━━━━━ Texte proposé ━━━━━

Crépuscule-Transfert, disais-je aussi : encore un morceau qui me rappelle Sarreguemines. Thiéfaine le présentait alors ainsi : « À la fin du siècle dernier, mon grand-père maternel, que je n'ai malheureusement pas connu, a été précepteur à la Cour de Bosnie-Herzégovine ». Vous vous souvenez ? Autre temps : nous voilà au 21ème siècle. Autres mœurs du coup : cette chanson a été revisitée, et les musiciens la jouent en s'éloignant de la version originale. Parle-t-on de changement de tonalité dans ces cas-là ? Je n'en sais fichtrement rien (je ne suis pas musicienne, ça me gêne, ça me gêne), mais, avec un peu de chance, vous verrez ce que je veux dire ! Cette version 2018 m'a d'abord un peu déroutée. Mais, dès le deuxième concert, je l'avais adoptée comme une évidence de plus dans le répertoire de Thiéfaine.

━━━━━

__Exercices__:
A. D'après le texte sur la chanson Crépuscule-Transfert, quelle fonction le grand-père maternel de Thiéfaine a-t-il exercée ?
B. Prolongez le texte sur la chanson Crépuscule-Transfert à partir de sa dernière phrase.
Les lignes qui suivent proviennent d'une autre source.

━━━━━ Données fournies ━━━━━

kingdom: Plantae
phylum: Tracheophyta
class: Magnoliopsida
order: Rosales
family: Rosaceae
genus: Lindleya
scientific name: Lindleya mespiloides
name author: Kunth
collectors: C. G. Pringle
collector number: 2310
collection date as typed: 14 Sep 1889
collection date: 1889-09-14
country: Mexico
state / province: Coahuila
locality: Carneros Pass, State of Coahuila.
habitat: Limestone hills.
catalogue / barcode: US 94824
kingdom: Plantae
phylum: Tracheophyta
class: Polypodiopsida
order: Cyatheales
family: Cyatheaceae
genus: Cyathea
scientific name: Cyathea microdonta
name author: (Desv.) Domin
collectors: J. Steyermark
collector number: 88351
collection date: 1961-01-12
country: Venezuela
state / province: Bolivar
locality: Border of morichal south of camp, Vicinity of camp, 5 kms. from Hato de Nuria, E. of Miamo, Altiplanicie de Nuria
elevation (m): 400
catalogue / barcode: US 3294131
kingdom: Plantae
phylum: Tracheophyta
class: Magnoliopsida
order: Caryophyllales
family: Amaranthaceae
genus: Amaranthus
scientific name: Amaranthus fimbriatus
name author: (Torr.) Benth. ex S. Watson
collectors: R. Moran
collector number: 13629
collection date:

━━━━━

__Corrigé__:
A. Il a été précepteur à la Cour de Bosnie-Herzégovine.

B.
J'ai oublié de parler de Stalag Tilt, punaise, non, pas possible ! Alors que c'est une de mes préférées (une de plus). Pour le sulfure qui s'en dégage, le côté obscur, la supplication totalement inattendue, sublime (« reviens, déconne pas, sans toi mon cas est périmé »).

Et puis aussi Exil sur planète fantôme, Hubert en merveilleux fossoyeur d'un monde à l'agonie, Critique du chapitre 3 et son terrible constat (« pour un temps d'amour tant de haine en retour »). Tout ça, tout ça, quoi. Pas une seule chanson qui grince, qui n'ait pas sa place dans ce patchwork balayant quarante ans de scène.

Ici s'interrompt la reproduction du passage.